With help from former Harvard statistics student Ryan Song, Glickman and Brown "decomposed" each Beatles song from 1962 to 1966 into five representations. Each representation consisted of the frequency of occurrence of a set of musical features within each song. "The basic idea behind our approach," says Glickman, "is to convert a song, whose musical content is difficult to quantify in any direct way, into a set of different data structures that are amenable for establishing a signature of a song using a quantitative approach." Glickman continues, "Think of decomposing a color into its constituent components of red, green and blue with different weights attached. We're doing the same thing with Beatles songs, though with more than three components. In total, our method divides songs into a total of 149 constituent components."
"The first representation simply consists of the frequencies of different commonly played chords, along with aggregations of uncommon chords," says Glickman. "We were able to form 11 chord categories." Then, they characterized melodic notes—notes sung by the lead singer. Third, they recorded the frequencies of occurrence of chord transitions, that is, one chord followed by another chord. Again, certain uncommon chord transitions were aggregated into single categories. Fourth, they recorded the frequencies of consecutive melodic note pairs.
And then, finally, they decomposed songs into four-melodic note "contours." A contour, says Glickman, is a four-note melodic sequence categorized into a series of "ups," "downs" and "stays the same." In other words, if a four-note melodic passage involves four notes increasing in pitch, then the contour would be ("up," "up" "up") because each consecutive pair of notes involves an increase in pitch. Examining four-note contours, says Glickman, adds extra detail that can help distinguish styles of melodic composition.
The reason these five representations can serve as signatures of different musical compositional styles is because, as Glickman points out, there is something well-known about the Beatles' songwriting styles: Lennon typically wrote melodic lines that didn't vary much.
"Consider the Lennon song, 'Help!'" says Glickman. "It basically goes, 'When I was younger, so much younger than today,' where the pitch doesn't change very much. It stays at the same note repeatedly, and only changes in short steps. Whereas with Paul McCartney, you take a song like 'Michelle,' and it goes, 'Michelle, ma belle. Sont les mots qui vont très bien ensemble.' In terms of pitch, it's all over the place."
Their approach to infer unknown or disputed authorship from musical features can be understood in three steps. First, their model posits that each of the frequencies of the 149 musical features within a song depends on the song's author. For example, the "tonic" (the root chord of a song) is assumed to occur with one frequency in Lennon songs, but a possibly different frequency in McCartney songs. Second, they use a common tool in probability called "Bayes rule" to reverse the probability. In other words, starting with the frequency of the 149 musical features knowing a song's author, they determine a model for the probability Lennon or McCartney wrote a song given the frequency of the 149 musical features. This model was then trained using 70 Lennon-McCartney songs or song portions in which the authorship was truly known. Finally, as a third step, the results of this model were applied to Lennon-McCartney songs and song portions in which the authorship was disputed, which resulted in probability predictions for the songs of unknown authorship.

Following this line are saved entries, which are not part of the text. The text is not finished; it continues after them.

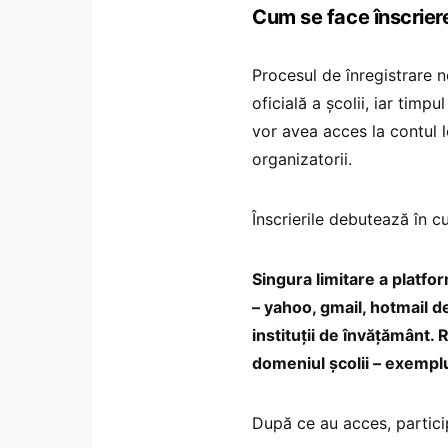
Cum se face înscrierea
Procesul de înregistrare 
oficială a școlii, iar timp
vor avea acces la contul l
organizatorii.
Înscrierile debutează în c
Singura limitare a platfo
– yahoo, gmail, hotmail d
instituții de învățământ
domeniul școlii – exempl
După ce au acces, particip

"So, the probability that 'In My Life' was written by McCartney is .018," says Glickman, "which basically means it's pretty convincingly a Lennon song." McCartney misremembers. But "The Word," which Glickman thought was certain to be a Lennon song turned out, according to their model, to be almost certainly by McCartney.
Is there more to this exercise than a fun musical whodunnit? "Yes," says Glickman. "This technology can be extended. We can look at pop history and chart the flow of stylistic influence."